» Problem details:
Would it be possible to reproduce every entry exactly, please?

» Exercise materials:
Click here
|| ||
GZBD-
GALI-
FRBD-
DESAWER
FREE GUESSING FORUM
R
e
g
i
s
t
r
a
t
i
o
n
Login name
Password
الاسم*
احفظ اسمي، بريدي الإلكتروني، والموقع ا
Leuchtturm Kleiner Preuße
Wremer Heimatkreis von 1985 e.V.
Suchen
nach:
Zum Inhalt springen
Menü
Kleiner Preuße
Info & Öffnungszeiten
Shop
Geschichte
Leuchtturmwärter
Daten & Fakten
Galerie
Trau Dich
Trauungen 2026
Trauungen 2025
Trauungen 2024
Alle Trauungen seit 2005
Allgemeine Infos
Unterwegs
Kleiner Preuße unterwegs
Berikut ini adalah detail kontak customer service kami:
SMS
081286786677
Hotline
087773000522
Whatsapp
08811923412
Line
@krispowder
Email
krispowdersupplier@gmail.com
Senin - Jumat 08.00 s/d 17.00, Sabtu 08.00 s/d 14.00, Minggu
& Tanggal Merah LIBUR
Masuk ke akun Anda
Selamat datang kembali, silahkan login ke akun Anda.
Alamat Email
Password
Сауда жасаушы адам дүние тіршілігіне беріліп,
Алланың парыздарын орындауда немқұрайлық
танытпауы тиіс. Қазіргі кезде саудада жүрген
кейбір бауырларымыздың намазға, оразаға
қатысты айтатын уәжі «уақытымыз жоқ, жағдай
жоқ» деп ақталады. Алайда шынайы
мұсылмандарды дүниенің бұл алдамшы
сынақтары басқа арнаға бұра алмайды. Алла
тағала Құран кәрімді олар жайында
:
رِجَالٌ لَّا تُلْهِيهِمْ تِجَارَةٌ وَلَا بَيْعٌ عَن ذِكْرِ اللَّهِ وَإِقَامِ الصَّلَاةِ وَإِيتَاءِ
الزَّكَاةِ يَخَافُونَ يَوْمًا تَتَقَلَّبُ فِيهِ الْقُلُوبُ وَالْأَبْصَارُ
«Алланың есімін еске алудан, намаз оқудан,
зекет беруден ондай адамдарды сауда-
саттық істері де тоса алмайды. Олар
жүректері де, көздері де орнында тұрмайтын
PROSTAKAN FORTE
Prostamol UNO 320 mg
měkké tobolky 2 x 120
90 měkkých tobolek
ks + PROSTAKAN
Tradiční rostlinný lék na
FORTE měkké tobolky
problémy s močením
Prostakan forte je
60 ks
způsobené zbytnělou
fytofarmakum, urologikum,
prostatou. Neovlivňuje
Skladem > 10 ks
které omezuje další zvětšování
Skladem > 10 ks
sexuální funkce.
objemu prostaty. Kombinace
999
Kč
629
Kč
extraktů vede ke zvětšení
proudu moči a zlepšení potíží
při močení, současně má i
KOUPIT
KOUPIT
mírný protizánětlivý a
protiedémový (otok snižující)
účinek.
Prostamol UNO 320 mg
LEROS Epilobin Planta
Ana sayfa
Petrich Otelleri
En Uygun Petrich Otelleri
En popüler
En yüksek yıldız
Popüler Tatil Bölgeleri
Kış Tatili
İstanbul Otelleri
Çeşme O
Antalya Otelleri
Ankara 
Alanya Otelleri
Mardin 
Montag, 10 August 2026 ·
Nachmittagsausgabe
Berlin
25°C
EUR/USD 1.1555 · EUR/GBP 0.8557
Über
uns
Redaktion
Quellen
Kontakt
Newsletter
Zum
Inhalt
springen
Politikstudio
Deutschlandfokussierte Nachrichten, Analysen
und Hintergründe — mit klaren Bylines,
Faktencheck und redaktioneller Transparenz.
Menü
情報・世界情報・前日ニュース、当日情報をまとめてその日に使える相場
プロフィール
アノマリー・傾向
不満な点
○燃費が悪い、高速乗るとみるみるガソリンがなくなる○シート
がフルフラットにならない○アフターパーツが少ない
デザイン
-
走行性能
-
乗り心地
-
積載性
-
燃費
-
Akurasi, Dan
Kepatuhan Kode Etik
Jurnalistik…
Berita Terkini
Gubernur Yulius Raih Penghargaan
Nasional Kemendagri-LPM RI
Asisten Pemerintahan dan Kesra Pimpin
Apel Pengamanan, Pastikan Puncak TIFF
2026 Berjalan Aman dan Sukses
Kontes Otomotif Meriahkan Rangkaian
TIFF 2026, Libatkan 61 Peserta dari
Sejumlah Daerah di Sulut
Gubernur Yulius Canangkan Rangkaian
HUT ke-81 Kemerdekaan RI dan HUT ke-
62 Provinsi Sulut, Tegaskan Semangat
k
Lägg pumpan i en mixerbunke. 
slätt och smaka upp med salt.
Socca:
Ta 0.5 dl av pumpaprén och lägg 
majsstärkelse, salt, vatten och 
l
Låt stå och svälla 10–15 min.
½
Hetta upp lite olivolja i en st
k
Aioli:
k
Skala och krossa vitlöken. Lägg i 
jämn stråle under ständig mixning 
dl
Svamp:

» Exercise answer:
Click here
|| ||
GZBD-
GALI-
FRBD-
DESAWER
FREE GUESSING FORUM
R
e
g
i
s
t
r
a
t
i
o
n
Login name
Password
الاسم*
احفظ اسمي، بريدي الإلكتروني، والموقع ا
Leuchtturm Kleiner Preuße
Wremer Heimatkreis von 1985 e.V.
Suchen
nach:
Zum Inhalt springen
Menü
Kleiner Preuße
Info & Öffnungszeiten
Shop
Geschichte
Leuchtturmwärter
Daten & Fakten
Galerie
Trau Dich
Trauungen 2026
Trauungen 2025
Trauungen 2024
Alle Trauungen seit 2005
Allgemeine Infos
Unterwegs
Kleiner Preuße unterwegs
Berikut ini adalah detail kontak customer service kami:
SMS
081286786677
Hotline
087773000522
Whatsapp
08811923412
Line
@krispowder
Email
krispowdersupplier@gmail.com
Senin - Jumat 08.00 s/d 17.00, Sabtu 08.00 s/d 14.00, Minggu
& Tanggal Merah LIBUR
Masuk ke akun Anda
Selamat datang kembali, silahkan login ke akun Anda.
Alamat Email
Password
Сауда жасаушы адам дүние тіршілігіне беріліп,
Алланың парыздарын орындауда немқұрайлық
танытпауы тиіс. Қазіргі кезде саудада жүрген
кейбір бауырларымыздың намазға, оразаға
қатысты айтатын уәжі «уақытымыз жоқ, жағдай
жоқ» деп ақталады. Алайда шынайы
мұсылмандарды дүниенің бұл алдамшы
сынақтары басқа арнаға бұра алмайды. Алла
тағала Құран кәрімді олар жайында
:
رِجَالٌ لَّا تُلْهِيهِمْ تِجَارَةٌ وَلَا بَيْعٌ عَن ذِكْرِ اللَّهِ وَإِقَامِ الصَّلَاةِ وَإِيتَاءِ
الزَّكَاةِ يَخَافُونَ يَوْمًا تَتَقَلَّبُ فِيهِ الْقُلُوبُ وَالْأَبْصَارُ
«Алланың есімін еске алудан, намаз оқудан,
зекет беруден ондай адамдарды сауда-
саттық істері де тоса алмайды. Олар
жүректері де, көздері де орнында тұрмайтын
PROSTAKAN FORTE
Prostamol UNO 320 mg
měkké tobolky 2 x 120
90 měkkých tobolek
ks + PROSTAKAN
Tradiční rostlinný lék na
FORTE měkké tobolky
problémy s močením
Prostakan forte je
60 ks
způsobené zbytnělou
fytofarmakum, urologikum,
prostatou. Neovlivňuje
Skladem > 10 ks
které omezuje další zvětšování
Skladem > 10 ks
sexuální funkce.
objemu prostaty. Kombinace
999
Kč
629
Kč
extraktů vede ke zvětšení
proudu moči a zlepšení potíží
při močení, současně má i
KOUPIT
KOUPIT
mírný protizánětlivý a
protiedémový (otok snižující)
účinek.
Prostamol UNO 320 mg
LEROS Epilobin Planta
Ana sayfa
Petrich Otelleri
En Uygun Petrich Otelleri
En popüler
En yüksek yıldız
Popüler Tatil Bölgeleri
Kış Tatili
İstanbul Otelleri
Çeşme O
Antalya Otelleri
Ankara 
Alanya Otelleri
Mardin 
Montag, 10 August 2026 ·
Nachmittagsausgabe
Berlin
25°C
EUR/USD 1.1555 · EUR/GBP 0.8557
Über
uns
Redaktion
Quellen
Kontakt
Newsletter
Zum
Inhalt
springen
Politikstudio
Deutschlandfokussierte Nachrichten, Analysen
und Hintergründe — mit klaren Bylines,
Faktencheck und redaktioneller Transparenz.
Menü
情報・世界情報・前日ニュース、当日情報をまとめてその日に使える相場
プロフィール
アノマリー・傾向
不満な点
○燃費が悪い、高速乗るとみるみるガソリンがなくなる○シート
がフルフラットにならない○アフターパーツが少ない
デザイン
-
走行性能
-
乗り心地
-
積載性
-
燃費
-
Akurasi, Dan
Kepatuhan Kode Etik
Jurnalistik…
Berita Terkini
Gubernur Yulius Raih Penghargaan
Nasional Kemendagri-LPM RI
Asisten Pemerintahan dan Kesra Pimpin
Apel Pengamanan, Pastikan Puncak TIFF
2026 Berjalan Aman dan Sukses
Kontes Otomotif Meriahkan Rangkaian
TIFF 2026, Libatkan 61 Peserta dari
Sejumlah Daerah di Sulut
Gubernur Yulius Canangkan Rangkaian
HUT ke-81 Kemerdekaan RI dan HUT ke-
62 Provinsi Sulut, Tegaskan Semangat
k
Lägg pumpan i en mixerbunke. 
slätt och smaka upp med salt.
Socca:
Ta 0.5 dl av pumpaprén och lägg 
majsstärkelse, salt, vatten och 
l
Låt stå och svälla 10–15 min.
½
Hetta upp lite olivolja i en st
k
Aioli:
k
Skala och krossa vitlöken. Lägg i 
jämn stråle under ständig mixning 
dl
Svamp:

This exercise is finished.